Rewrite the listing from the line with "scientific name: Philodromus dispar" to the line with "genus: Varronia", replacing "common name" with "vernacular name" and leaving everything else unchanged.

▬▬▬▬▬▬▬▬▬▬

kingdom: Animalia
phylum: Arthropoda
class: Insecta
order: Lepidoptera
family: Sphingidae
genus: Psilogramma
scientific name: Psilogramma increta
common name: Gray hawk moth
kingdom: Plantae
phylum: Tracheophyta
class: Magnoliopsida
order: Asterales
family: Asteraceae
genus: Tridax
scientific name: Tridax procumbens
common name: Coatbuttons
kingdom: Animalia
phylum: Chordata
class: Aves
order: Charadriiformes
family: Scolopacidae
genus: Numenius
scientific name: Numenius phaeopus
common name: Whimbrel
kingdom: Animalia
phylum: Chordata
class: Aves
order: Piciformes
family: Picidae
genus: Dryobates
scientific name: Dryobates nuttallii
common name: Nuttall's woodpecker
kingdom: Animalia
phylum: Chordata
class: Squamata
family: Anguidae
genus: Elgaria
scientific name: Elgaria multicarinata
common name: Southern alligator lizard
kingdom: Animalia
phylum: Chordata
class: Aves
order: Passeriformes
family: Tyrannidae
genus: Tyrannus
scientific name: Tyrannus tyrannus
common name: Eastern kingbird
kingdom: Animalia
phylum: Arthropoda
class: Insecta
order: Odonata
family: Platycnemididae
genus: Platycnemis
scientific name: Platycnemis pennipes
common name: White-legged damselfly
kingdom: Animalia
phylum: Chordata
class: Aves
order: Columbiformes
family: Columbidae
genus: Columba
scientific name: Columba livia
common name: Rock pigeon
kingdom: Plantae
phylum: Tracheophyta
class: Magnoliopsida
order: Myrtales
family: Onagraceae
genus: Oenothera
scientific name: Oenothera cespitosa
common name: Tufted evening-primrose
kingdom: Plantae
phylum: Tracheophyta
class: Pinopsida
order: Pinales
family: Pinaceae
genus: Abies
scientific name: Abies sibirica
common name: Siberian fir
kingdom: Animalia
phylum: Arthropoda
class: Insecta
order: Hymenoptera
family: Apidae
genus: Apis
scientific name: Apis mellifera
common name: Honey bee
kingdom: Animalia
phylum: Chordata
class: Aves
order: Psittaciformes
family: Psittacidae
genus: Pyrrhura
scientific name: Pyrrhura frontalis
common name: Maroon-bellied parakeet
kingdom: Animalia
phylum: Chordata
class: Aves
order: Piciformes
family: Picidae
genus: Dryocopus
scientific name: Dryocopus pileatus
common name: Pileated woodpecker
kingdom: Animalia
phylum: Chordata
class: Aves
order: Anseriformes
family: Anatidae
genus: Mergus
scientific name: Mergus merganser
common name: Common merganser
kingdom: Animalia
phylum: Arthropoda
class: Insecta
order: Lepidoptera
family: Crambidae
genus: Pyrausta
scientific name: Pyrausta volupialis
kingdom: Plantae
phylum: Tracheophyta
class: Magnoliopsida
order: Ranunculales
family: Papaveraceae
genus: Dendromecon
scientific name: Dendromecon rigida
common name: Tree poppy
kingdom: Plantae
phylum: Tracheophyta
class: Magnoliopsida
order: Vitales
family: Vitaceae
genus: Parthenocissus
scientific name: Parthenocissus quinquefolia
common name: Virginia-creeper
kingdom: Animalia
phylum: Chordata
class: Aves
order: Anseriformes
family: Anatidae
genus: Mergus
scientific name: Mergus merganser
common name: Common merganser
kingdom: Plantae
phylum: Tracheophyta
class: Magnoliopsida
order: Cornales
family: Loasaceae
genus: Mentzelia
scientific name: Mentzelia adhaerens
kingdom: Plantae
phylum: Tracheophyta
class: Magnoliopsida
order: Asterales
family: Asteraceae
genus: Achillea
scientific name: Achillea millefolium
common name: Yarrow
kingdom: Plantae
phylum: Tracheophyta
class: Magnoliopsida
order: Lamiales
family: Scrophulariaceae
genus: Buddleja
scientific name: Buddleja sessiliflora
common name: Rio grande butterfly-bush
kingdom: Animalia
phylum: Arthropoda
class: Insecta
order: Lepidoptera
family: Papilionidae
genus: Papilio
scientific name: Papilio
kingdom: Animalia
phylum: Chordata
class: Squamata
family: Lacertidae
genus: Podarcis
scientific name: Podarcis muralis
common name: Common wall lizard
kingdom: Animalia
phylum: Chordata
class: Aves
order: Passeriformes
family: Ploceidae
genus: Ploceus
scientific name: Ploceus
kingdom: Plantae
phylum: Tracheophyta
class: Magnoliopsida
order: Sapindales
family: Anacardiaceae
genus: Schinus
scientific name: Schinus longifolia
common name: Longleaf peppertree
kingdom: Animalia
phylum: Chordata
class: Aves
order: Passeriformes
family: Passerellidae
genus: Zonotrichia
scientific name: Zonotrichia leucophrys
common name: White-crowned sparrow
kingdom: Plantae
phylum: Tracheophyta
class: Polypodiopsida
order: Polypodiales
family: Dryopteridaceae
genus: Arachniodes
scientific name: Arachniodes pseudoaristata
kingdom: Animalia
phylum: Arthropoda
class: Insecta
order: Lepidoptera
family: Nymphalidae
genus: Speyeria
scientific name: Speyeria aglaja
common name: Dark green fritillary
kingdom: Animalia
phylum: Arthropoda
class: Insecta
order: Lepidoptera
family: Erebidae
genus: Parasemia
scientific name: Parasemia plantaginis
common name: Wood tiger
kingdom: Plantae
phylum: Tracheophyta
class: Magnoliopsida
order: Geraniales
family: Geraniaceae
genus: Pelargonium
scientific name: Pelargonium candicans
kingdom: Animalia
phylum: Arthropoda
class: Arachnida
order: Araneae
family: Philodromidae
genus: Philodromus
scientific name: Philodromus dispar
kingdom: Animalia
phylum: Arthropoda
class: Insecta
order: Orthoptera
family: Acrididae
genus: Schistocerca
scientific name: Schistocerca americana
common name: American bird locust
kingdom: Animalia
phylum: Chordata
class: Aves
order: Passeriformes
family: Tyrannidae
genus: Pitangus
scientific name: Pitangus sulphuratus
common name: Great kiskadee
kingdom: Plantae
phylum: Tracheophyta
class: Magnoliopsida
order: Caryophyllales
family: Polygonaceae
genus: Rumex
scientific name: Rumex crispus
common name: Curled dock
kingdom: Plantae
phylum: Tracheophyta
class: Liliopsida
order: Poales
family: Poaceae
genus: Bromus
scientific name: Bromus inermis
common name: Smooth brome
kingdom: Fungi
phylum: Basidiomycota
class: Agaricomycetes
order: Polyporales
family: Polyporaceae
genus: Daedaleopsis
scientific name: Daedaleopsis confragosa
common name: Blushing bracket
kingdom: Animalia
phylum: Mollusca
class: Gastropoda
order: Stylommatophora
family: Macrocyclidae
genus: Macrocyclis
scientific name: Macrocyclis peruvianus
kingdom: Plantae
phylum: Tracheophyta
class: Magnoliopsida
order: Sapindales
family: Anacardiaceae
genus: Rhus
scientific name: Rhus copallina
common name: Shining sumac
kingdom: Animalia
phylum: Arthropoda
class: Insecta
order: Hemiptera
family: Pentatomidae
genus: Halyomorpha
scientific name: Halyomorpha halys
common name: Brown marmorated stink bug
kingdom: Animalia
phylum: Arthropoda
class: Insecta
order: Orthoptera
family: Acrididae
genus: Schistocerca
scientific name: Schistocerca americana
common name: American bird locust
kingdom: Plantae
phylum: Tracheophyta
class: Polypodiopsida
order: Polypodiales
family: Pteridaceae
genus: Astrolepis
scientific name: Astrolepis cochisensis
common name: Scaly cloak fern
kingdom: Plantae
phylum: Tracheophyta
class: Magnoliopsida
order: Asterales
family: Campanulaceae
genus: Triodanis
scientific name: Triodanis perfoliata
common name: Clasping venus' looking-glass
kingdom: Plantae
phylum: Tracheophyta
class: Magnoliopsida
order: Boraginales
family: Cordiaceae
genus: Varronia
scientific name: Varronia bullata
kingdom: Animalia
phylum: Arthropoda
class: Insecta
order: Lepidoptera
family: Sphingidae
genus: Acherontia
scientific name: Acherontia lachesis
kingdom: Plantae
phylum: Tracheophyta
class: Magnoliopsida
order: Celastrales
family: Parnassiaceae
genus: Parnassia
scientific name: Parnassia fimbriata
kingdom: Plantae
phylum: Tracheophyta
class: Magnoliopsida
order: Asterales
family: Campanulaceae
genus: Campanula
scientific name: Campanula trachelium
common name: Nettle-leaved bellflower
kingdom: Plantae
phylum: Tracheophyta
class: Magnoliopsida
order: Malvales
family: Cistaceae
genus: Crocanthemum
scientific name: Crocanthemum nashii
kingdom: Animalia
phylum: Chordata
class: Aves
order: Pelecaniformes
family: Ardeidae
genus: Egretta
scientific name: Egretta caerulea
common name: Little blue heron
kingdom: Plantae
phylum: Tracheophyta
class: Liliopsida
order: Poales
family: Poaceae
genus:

▬▬▬▬▬▬▬▬▬▬

▸ **Response**
scientific name: Philodromus dispar
kingdom: Animalia
phylum: Arthropoda
class: Insecta
order: Orthoptera
family: Acrididae
genus: Schistocerca
scientific name: Schistocerca americana
vernacular name: American bird locust
kingdom: Animalia
phylum: Chordata
class: Aves
order: Passeriformes
family: Tyrannidae
genus: Pitangus
scientific name: Pitangus sulphuratus
vernacular name: Great kiskadee
kingdom: Plantae
phylum: Tracheophyta
class: Magnoliopsida
order: Caryophyllales
family: Polygonaceae
genus: Rumex
scientific name: Rumex crispus
vernacular name: Curled dock
kingdom: Plantae
phylum: Tracheophyta
class: Liliopsida
order: Poales
family: Poaceae
genus: Bromus
scientific name: Bromus inermis
vernacular name: Smooth brome
kingdom: Fungi
phylum: Basidiomycota
class: Agaricomycetes
order: Polyporales
family: Polyporaceae
genus: Daedaleopsis
scientific name: Daedaleopsis confragosa
vernacular name: Blushing bracket
kingdom: Animalia
phylum: Mollusca
class: Gastropoda
order: Stylommatophora
family: Macrocyclidae
genus: Macrocyclis
scientific name: Macrocyclis peruvianus
kingdom: Plantae
phylum: Tracheophyta
class: Magnoliopsida
order: Sapindales
family: Anacardiaceae
genus: Rhus
scientific name: Rhus copallina
vernacular name: Shining sumac
kingdom: Animalia
phylum: Arthropoda
class: Insecta
order: Hemiptera
family: Pentatomidae
genus: Halyomorpha
scientific name: Halyomorpha halys
vernacular name: Brown marmorated stink bug
kingdom: Animalia
phylum: Arthropoda
class: Insecta
order: Orthoptera
family: Acrididae
genus: Schistocerca
scientific name: Schistocerca americana
vernacular name: American bird locust
kingdom: Plantae
phylum: Tracheophyta
class: Polypodiopsida
order: Polypodiales
family: Pteridaceae
genus: Astrolepis
scientific name: Astrolepis cochisensis
vernacular name: Scaly cloak fern
kingdom: Plantae
phylum: Tracheophyta
class: Magnoliopsida
order: Asterales
family: Campanulaceae
genus: Triodanis
scientific name: Triodanis perfoliata
vernacular name: Clasping venus' looking-glass
kingdom: Plantae
phylum: Tracheophyta
class: Magnoliopsida
order: Boraginales
family: Cordiaceae
genus: Varronia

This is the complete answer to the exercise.